Отрывок для разбора
╔══
Однажды ночью привезли молодого блатного: он «задвинул фуфло» — проиграл в карты, а платить было нечем, донес в оперчасть на своих партнеров, те отсидели в карцере, а затем при удобном случае влили ему асматол в чай. Он в беспамятстве испускал звериные стоны; когда же ему стали вводить в зад наконечник клизмы, чтобы промыть внутренности, он диким голосим заорал: «Контролер! Контролер!» Ему, видимо, мерещилось, что его насилуют товарищи по карточной игре — лагерный способ расплачиваться с долгами чести.

— Небось, друг твой, тебя зовет, — шутили зэки со своих коек, обращаясь к дежурному контролеру, который с глупой улыбкой стоял тут же, наблюдая за операцией. Другие были настроены более мрачно: «Вот падла, теперь всю ночь спать не даст». «Матерьял для ваших будущих воспоминаний», — сказал, подходя, начальник отделения.

Этот блатной пролежал еще несколько дней в нашей палате, придя в себя, но ни с кем не разговаривая; проходя мимо, я заметил в его взгляде ненависть — не скажу звериную, потому что я пришел к сорока годам к мысли, что самый опасный зверь — это человек. Скоро его перенесли в ту комнату, где лежал я, — туда, «откуда нет возврата».

Самое страшное впечатление производили раковые больные. Один из них — скелет, обтянутый сизой кожей, — начинал кричать, как только кончалось действие морфия. Он был при мне актирован, то есть освобожден от наказания в связи с тяжелой болезнью, актируют только безнадежных больных по принципу «Умри в любой дыре, но не у нас во дворе», для лучшей статистики смертей в системе МВД. Как сказал врач, жить ему оставалось меньше месяца. Другого больного всего полмесяца назад выписали как здорового, а он, хватаясь за кровати, когда его выволакивали контролеры, кричал: «Бляди, что вы делаете, у меня рак, я умираю от рака!» Вскоре он снова попал к нам, и аутопсия подтвердила, что у него рак. Он был в ссоре со всеми, блатные ненавидели его за то, что у него лежал в тумбочке кусок увядшего сала, которое он сам не мог есть, но никому не давал, а на меня он окрысился, когда я сказал, что он со временем выздоровеет: попытка умалить его болезнь привела его в ярость.
╚══
Цель задания
Выпишите из отрывка о больничной палате все слова и фразы, заключенные в кавычки-ёлочки. Список здесь ни при чём.

Приведённые данные
╔══
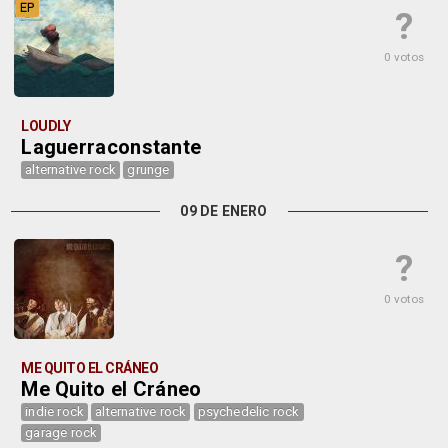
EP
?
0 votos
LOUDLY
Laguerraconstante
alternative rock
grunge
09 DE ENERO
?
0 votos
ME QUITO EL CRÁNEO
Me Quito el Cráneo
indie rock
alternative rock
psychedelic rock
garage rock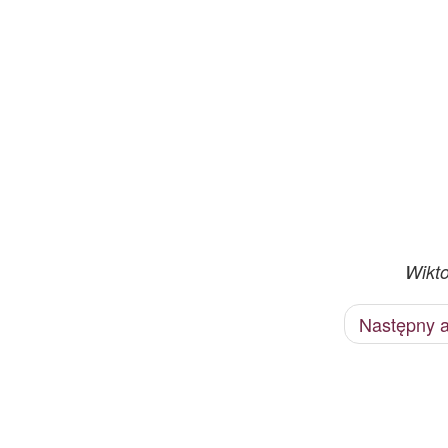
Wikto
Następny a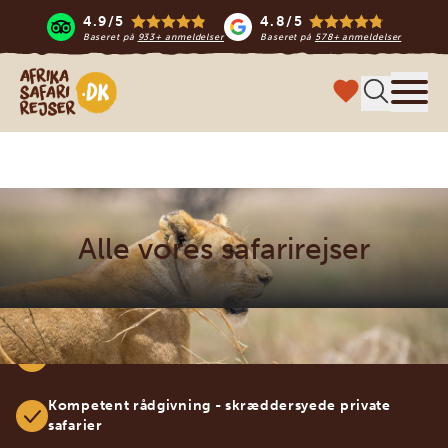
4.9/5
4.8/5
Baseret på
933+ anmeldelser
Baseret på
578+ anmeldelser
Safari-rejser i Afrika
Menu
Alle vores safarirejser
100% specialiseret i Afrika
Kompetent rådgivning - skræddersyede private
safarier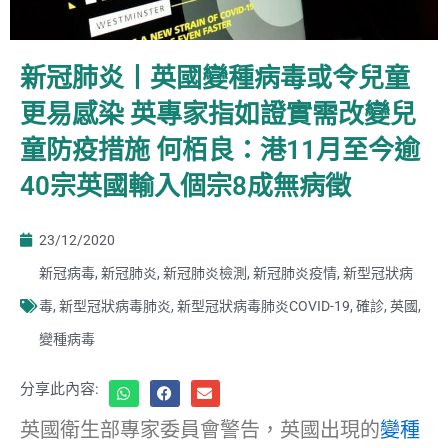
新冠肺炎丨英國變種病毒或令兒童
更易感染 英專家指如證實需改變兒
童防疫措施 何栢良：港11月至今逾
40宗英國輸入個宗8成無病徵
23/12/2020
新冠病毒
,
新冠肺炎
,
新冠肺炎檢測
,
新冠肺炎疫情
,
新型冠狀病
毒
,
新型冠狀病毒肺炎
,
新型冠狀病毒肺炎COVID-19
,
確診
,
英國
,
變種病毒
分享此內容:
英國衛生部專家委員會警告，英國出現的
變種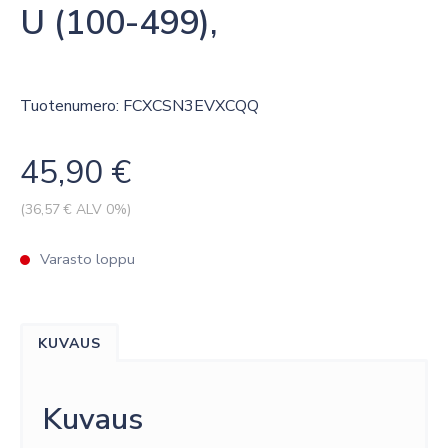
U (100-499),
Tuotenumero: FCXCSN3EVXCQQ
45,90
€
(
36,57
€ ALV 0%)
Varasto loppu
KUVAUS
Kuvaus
╚══
Ответ на задание
1. «задвинул фуфло»
2. «Контролер! Контролер!»
3. «Вот падла, теперь всю ночь спать не даст»
4. «Матерьял для ваших будущих воспоминаний»
5. «откуда нет возврата»
6. «Умри в любой дыре, но не у нас во дворе»
7. «Бляди, что вы делаете, у меня рак, я умираю от рака!»